LOST MOISTURE DENSITY GAUGE

On Saturday August 19, 2006 at approximately 11:00 p.m., an employee of Pennoni Associates loaned his private, passenger vehicle to his sister to perform a short errand. Inside the trunk, the vehicle contained a Humboldt Model 5001 moisture density gauge, serial number 4746, with 10 milli Curies of Cs-137 and 40 milli Curies of Am-241/Be. The employee has not seen his vehicle since and contacted the Bethlehem City Police Department. The licensee is continuing the investigation as to the whereabouts of the gauge and the vehicle.

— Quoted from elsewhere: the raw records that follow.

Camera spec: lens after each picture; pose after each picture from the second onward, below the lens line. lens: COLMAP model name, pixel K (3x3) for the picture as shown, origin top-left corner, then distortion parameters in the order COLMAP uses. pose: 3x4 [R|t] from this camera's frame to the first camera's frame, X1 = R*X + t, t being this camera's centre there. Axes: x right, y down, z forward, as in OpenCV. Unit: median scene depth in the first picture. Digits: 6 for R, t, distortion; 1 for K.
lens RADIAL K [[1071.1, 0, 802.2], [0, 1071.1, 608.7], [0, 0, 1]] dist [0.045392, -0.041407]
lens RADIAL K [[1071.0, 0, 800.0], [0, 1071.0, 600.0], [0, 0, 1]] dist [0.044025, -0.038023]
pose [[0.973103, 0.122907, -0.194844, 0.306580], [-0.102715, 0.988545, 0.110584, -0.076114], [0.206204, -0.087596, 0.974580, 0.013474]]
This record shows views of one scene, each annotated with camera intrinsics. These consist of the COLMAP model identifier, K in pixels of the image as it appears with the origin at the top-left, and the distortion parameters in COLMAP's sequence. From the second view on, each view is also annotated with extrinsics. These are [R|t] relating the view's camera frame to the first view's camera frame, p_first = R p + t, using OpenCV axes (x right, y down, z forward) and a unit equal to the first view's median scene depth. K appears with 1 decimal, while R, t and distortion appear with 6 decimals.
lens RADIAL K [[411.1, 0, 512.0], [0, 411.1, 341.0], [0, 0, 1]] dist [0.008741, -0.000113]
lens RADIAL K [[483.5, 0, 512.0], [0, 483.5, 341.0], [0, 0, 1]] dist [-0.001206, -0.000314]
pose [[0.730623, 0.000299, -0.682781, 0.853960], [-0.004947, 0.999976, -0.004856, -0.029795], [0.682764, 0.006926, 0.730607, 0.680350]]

The licensee contacted the NRC Region I office.

THIS MATERIAL EVENT CONTAINS A "LESS THAN CAT 3" LEVEL OF RADIOACTIVE MATERIAL

Sources that are "Less than IAEA Category 3 sources," are either sources that are very unlikely to cause permanent injury to individuals or contain a very small amount of radioactive material that would not cause any permanent injury. Some of these sources, such as moisture density gauges or thickness gauges that are Category 4, the amount of unshielded radioactive material, if not safely managed or securely protected, could possibly - although it is unlikely - temporarily injure someone who handled it or were otherwise in contact with it, or who were close to it for a period of many weeks.